• [Prompt]:
Repeat the data verbatim.

-- Record extracts follows --

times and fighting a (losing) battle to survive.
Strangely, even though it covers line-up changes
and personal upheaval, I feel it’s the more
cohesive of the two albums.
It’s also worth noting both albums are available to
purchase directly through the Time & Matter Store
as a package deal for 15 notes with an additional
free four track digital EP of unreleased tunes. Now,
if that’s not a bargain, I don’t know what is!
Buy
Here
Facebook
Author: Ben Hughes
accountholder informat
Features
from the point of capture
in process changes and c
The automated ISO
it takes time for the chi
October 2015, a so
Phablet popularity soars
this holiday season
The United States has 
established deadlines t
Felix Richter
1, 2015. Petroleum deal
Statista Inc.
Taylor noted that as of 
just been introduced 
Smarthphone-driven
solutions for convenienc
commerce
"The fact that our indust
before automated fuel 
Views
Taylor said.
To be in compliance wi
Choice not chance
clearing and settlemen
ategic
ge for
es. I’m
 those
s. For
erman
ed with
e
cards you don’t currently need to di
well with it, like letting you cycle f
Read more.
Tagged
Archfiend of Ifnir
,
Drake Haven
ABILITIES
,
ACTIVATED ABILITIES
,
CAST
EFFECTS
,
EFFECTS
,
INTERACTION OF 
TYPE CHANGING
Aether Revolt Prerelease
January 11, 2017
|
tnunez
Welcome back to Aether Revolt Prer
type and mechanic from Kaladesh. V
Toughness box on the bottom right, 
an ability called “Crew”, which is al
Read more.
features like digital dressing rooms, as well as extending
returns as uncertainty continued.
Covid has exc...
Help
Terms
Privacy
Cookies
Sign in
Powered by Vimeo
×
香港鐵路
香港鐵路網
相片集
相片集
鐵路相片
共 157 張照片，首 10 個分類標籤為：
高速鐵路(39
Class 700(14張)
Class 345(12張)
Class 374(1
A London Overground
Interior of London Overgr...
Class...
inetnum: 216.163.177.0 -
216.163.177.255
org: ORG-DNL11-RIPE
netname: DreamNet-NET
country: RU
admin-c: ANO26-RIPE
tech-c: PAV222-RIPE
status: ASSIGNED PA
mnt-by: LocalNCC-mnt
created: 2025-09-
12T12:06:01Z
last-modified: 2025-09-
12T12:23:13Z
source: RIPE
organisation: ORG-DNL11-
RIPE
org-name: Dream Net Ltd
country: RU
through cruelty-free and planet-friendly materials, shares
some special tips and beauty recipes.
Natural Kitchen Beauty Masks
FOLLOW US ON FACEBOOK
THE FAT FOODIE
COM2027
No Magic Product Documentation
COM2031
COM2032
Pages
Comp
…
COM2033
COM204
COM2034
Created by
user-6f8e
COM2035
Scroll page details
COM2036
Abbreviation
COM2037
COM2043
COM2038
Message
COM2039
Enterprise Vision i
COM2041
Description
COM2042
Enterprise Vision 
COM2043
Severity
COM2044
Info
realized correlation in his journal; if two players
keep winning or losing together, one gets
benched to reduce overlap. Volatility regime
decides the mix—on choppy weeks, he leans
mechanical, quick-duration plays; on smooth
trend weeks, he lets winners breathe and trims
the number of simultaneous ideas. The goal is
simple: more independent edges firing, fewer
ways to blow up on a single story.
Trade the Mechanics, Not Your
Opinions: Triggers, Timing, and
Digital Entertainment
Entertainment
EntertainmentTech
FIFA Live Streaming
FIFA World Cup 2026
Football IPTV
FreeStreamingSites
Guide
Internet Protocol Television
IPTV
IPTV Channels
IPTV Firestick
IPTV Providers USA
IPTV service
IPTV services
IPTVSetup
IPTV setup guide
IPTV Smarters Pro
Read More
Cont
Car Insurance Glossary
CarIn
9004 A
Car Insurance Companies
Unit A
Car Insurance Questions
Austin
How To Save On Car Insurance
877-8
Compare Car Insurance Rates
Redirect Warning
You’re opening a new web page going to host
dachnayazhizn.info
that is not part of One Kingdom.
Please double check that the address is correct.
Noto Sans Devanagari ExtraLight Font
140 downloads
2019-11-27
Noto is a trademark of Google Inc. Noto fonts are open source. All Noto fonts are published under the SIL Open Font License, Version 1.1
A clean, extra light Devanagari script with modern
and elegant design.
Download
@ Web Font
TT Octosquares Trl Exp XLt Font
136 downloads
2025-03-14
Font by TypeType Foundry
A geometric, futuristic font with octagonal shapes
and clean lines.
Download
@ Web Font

-- Record extracts concluded --

• [Task solution]:
times and fighting a (losing) battle to survive.
Strangely, even though it covers line-up changes
and personal upheaval, I feel it’s the more
cohesive of the two albums.
It’s also worth noting both albums are available to
purchase directly through the Time & Matter Store
as a package deal for 15 notes with an additional
free four track digital EP of unreleased tunes. Now,
if that’s not a bargain, I don’t know what is!
Buy
Here
Facebook
Author: Ben Hughes
accountholder informat
Features
from the point of capture
in process changes and c
The automated ISO
it takes time for the chi
October 2015, a so
Phablet popularity soars
this holiday season
The United States has 
established deadlines t
Felix Richter
1, 2015. Petroleum deal
Statista Inc.
Taylor noted that as of 
just been introduced 
Smarthphone-driven
solutions for convenienc
commerce
"The fact that our indust
before automated fuel 
Views
Taylor said.
To be in compliance wi
Choice not chance
clearing and settlemen
ategic
ge for
es. I’m
 those
s. For
erman
ed with
e
cards you don’t currently need to di
well with it, like letting you cycle f
Read more.
Tagged
Archfiend of Ifnir
,
Drake Haven
ABILITIES
,
ACTIVATED ABILITIES
,
CAST
EFFECTS
,
EFFECTS
,
INTERACTION OF 
TYPE CHANGING
Aether Revolt Prerelease
January 11, 2017
|
tnunez
Welcome back to Aether Revolt Prer
type and mechanic from Kaladesh. V
Toughness box on the bottom right, 
an ability called “Crew”, which is al
Read more.
features like digital dressing rooms, as well as extending
returns as uncertainty continued.
Covid has exc...
Help
Terms
Privacy
Cookies
Sign in
Powered by Vimeo
×
香港鐵路
香港鐵路網
相片集
相片集
鐵路相片
共 157 張照片，首 10 個分類標籤為：
高速鐵路(39
Class 700(14張)
Class 345(12張)
Class 374(1
A London Overground
Interior of London Overgr...
Class...
inetnum: 216.163.177.0 -
216.163.177.255
org: ORG-DNL11-RIPE
netname: DreamNet-NET
country: RU
admin-c: ANO26-RIPE
tech-c: PAV222-RIPE
status: ASSIGNED PA
mnt-by: LocalNCC-mnt
created: 2025-09-
12T12:06:01Z
last-modified: 2025-09-
12T12:23:13Z
source: RIPE
organisation: ORG-DNL11-
RIPE
org-name: Dream Net Ltd
country: RU
through cruelty-free and planet-friendly materials, shares
some special tips and beauty recipes.
Natural Kitchen Beauty Masks
FOLLOW US ON FACEBOOK
THE FAT FOODIE
COM2027
No Magic Product Documentation
COM2031
COM2032
Pages
Comp
…
COM2033
COM204
COM2034
Created by
user-6f8e
COM2035
Scroll page details
COM2036
Abbreviation
COM2037
COM2043
COM2038
Message
COM2039
Enterprise Vision i
COM2041
Description
COM2042
Enterprise Vision 
COM2043
Severity
COM2044
Info
realized correlation in his journal; if two players
keep winning or losing together, one gets
benched to reduce overlap. Volatility regime
decides the mix—on choppy weeks, he leans
mechanical, quick-duration plays; on smooth
trend weeks, he lets winners breathe and trims
the number of simultaneous ideas. The goal is
simple: more independent edges firing, fewer
ways to blow up on a single story.
Trade the Mechanics, Not Your
Opinions: Triggers, Timing, and
Digital Entertainment
Entertainment
EntertainmentTech
FIFA Live Streaming
FIFA World Cup 2026
Football IPTV
FreeStreamingSites
Guide
Internet Protocol Television
IPTV
IPTV Channels
IPTV Firestick
IPTV Providers USA
IPTV service
IPTV services
IPTVSetup
IPTV setup guide
IPTV Smarters Pro
Read More
Cont
Car Insurance Glossary
CarIn
9004 A
Car Insurance Companies
Unit A
Car Insurance Questions
Austin
How To Save On Car Insurance
877-8
Compare Car Insurance Rates
Redirect Warning
You’re opening a new web page going to host
dachnayazhizn.info
that is not part of One Kingdom.
Please double check that the address is correct.
Noto Sans Devanagari ExtraLight Font
140 downloads
2019-11-27
Noto is a trademark of Google Inc. Noto fonts are open source. All Noto fonts are published under the SIL Open Font License, Version 1.1
A clean, extra light Devanagari script with modern
and elegant design.
Download
@ Web Font
TT Octosquares Trl Exp XLt Font
136 downloads
2025-03-14
Font by TypeType Foundry
A geometric, futuristic font with octagonal shapes
and clean lines.
Download
@ Web Font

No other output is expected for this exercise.